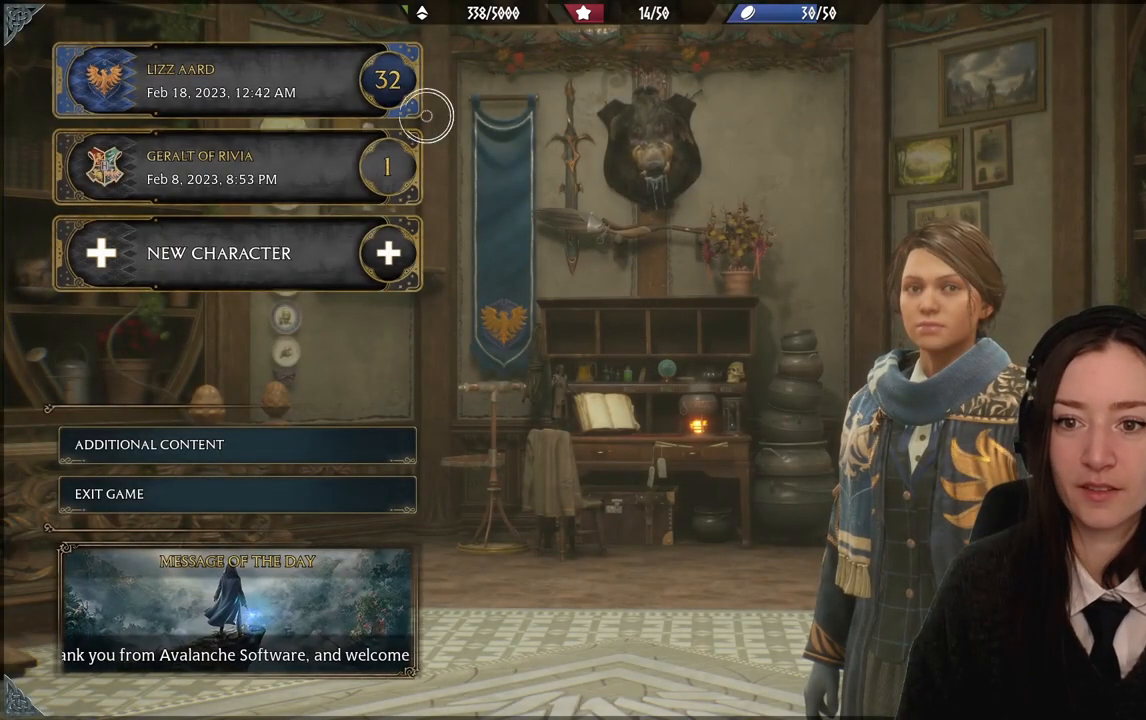
{"buttons": [], "left_stick": "center", "right_stick": "center", "events": [[400, "left_stick", "center"]]}
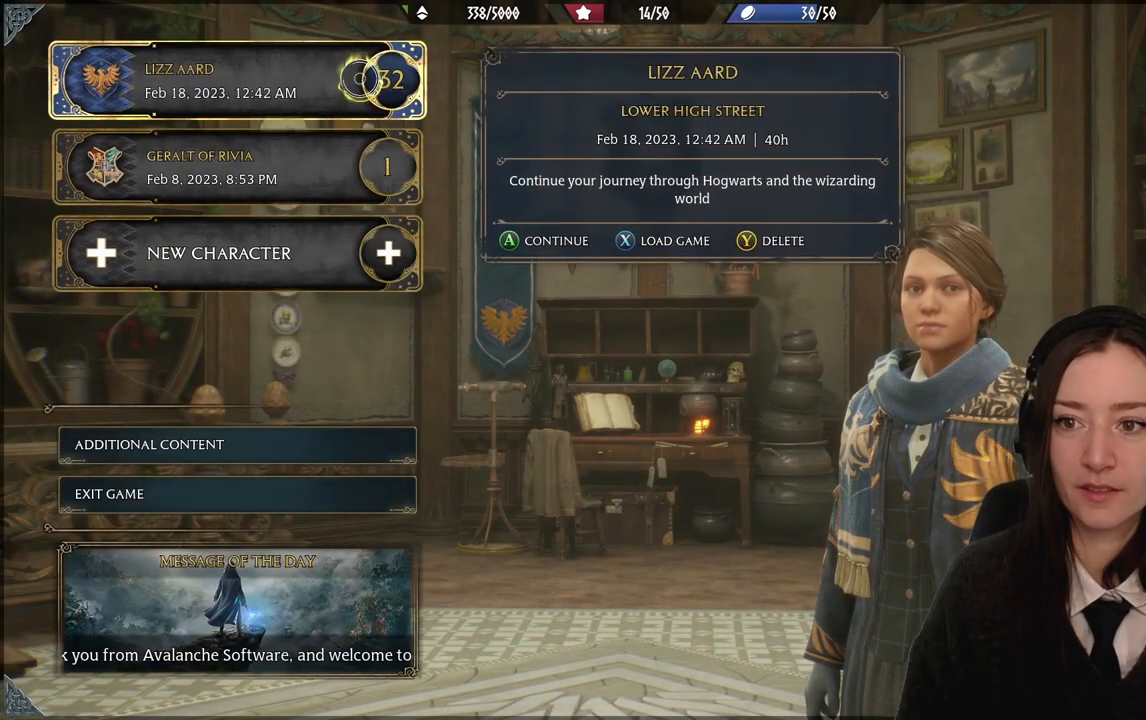
{"buttons": [], "left_stick": "center", "right_stick": "center", "events": [[33, "A", "down"], [167, "A", "up"]]}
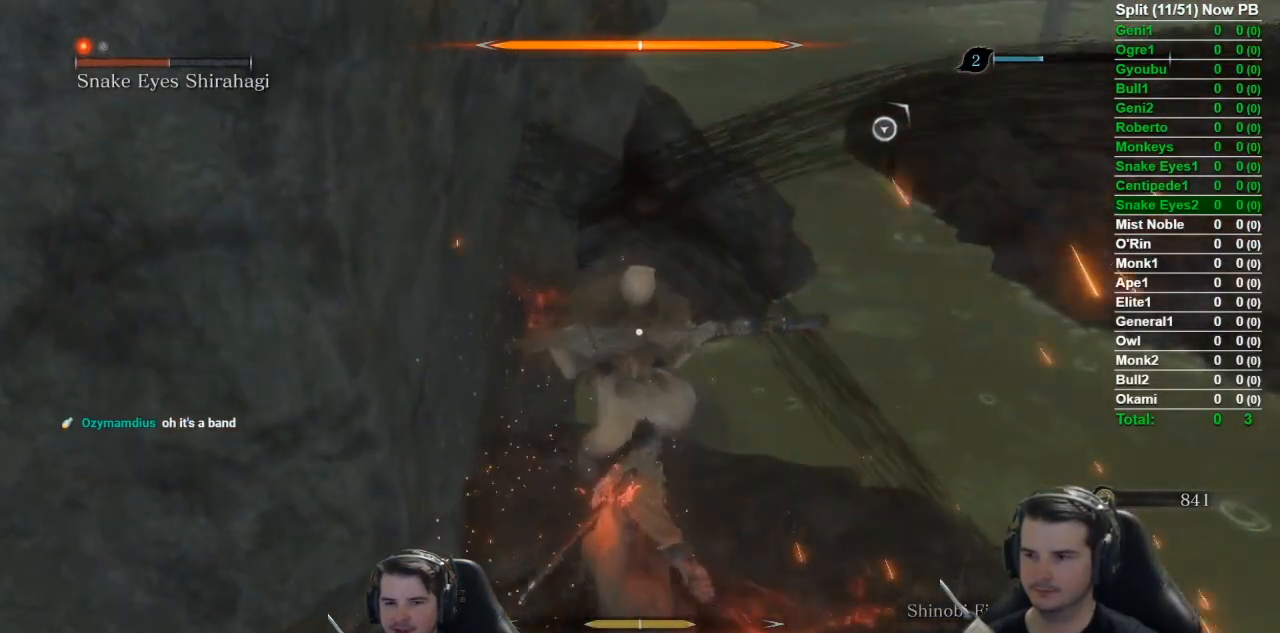
Gameplay with a controller (Xbox layout); each line is a JSON object with the inputs held at the frame after it. "button_events" lists button changes between this image and that frame as [ms after this image, input, new state], when the widget could be followed in between (sticks are given only as held states). This document gives stick clicks only as held states, not as events. Not read: L2 START.
{"buttons": ["L1"], "left_stick": "center", "right_stick": "center", "button_events": [[500, "L1", "down"]]}
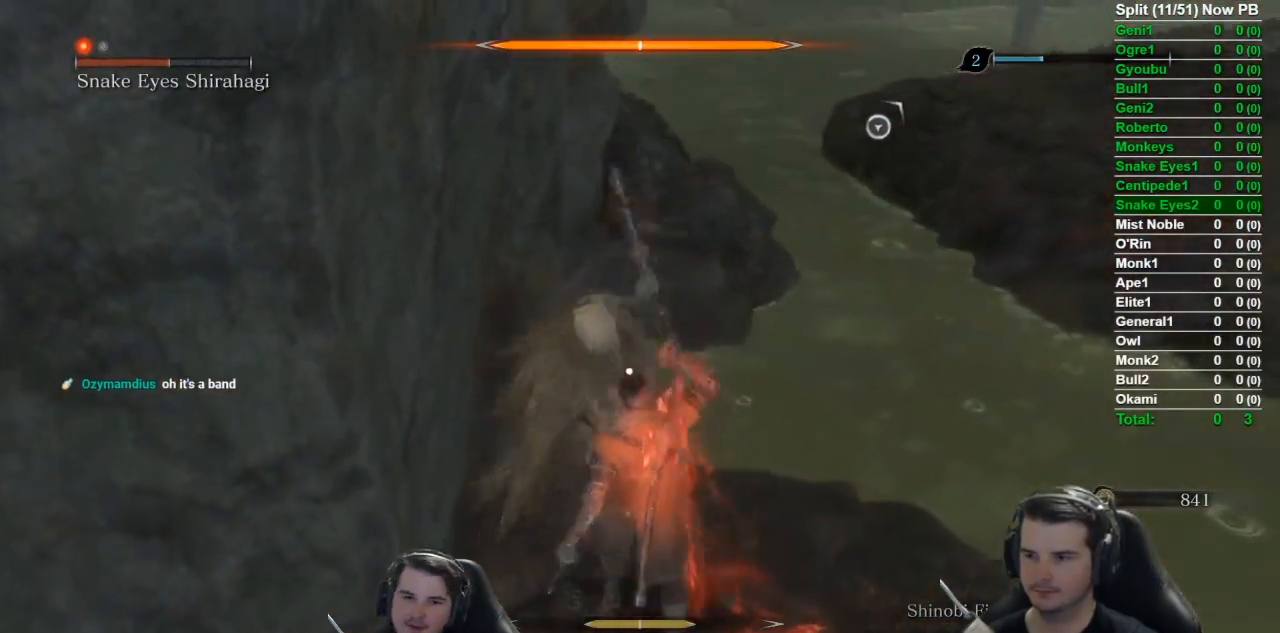
{"buttons": [], "left_stick": "center", "right_stick": "center", "button_events": [[267, "L1", "up"], [334, "R1", "down"], [467, "R1", "up"]]}
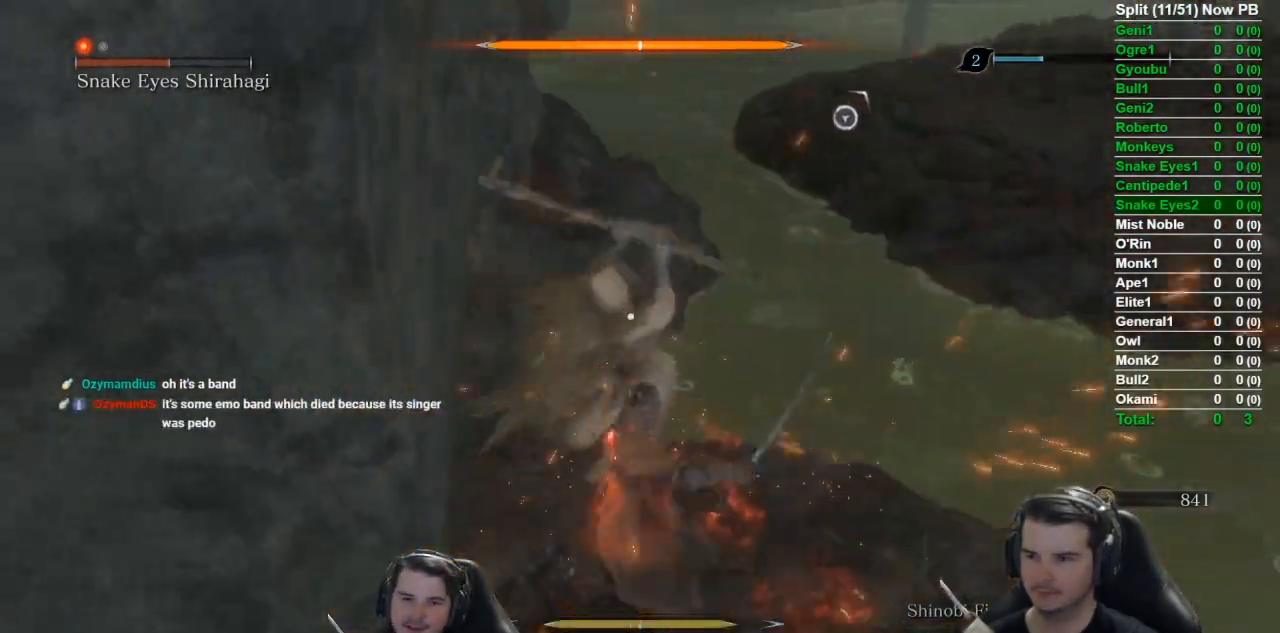
{"buttons": ["R1"], "left_stick": "center", "right_stick": "center", "button_events": [[283, "R1", "down"], [333, "R1", "up"], [400, "R1", "down"]]}
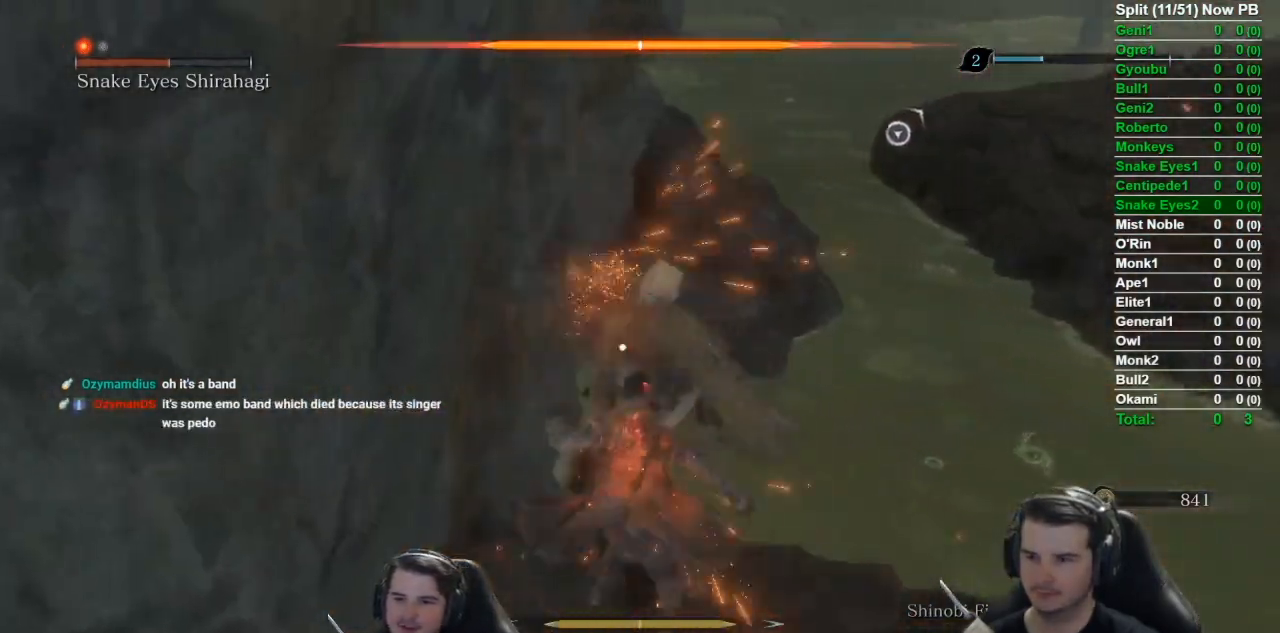
{"buttons": [], "left_stick": "center", "right_stick": "center", "button_events": [[17, "R1", "up"], [67, "R1", "down"], [217, "R1", "up"]]}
****************************************
§ DIRECTIONS FOR THIS TASK
If a line holds an image, leave the image out; retype everything else in the entries exactly.

§ ANSWER BOX
{"buttons": [], "left_stick": "center", "right_stick": "center", "events": [[400, "left_stick", "center"]]}
{"buttons": [], "left_stick": "center", "right_stick": "center", "events": [[33, "A", "down"], [167, "A", "up"]]}
Gameplay with a controller (Xbox layout); each line is a JSON object with the inputs held at the frame after it. "button_events" lists button changes between this image and that frame as [ms after this image, input, new state], when the widget could be followed in between (sticks are given only as held states). This document gives stick clicks only as held states, not as events. Not read: L2 START.
{"buttons": ["L1"], "left_stick": "center", "right_stick": "center", "button_events": [[500, "L1", "down"]]}
{"buttons": [], "left_stick": "center", "right_stick": "center", "button_events": [[267, "L1", "up"], [334, "R1", "down"], [467, "R1", "up"]]}
{"buttons": ["R1"], "left_stick": "center", "right_stick": "center", "button_events": [[283, "R1", "down"], [333, "R1", "up"], [400, "R1", "down"]]}
{"buttons": [], "left_stick": "center", "right_stick": "center", "button_events": [[17, "R1", "up"], [67, "R1", "down"], [217, "R1", "up"]]}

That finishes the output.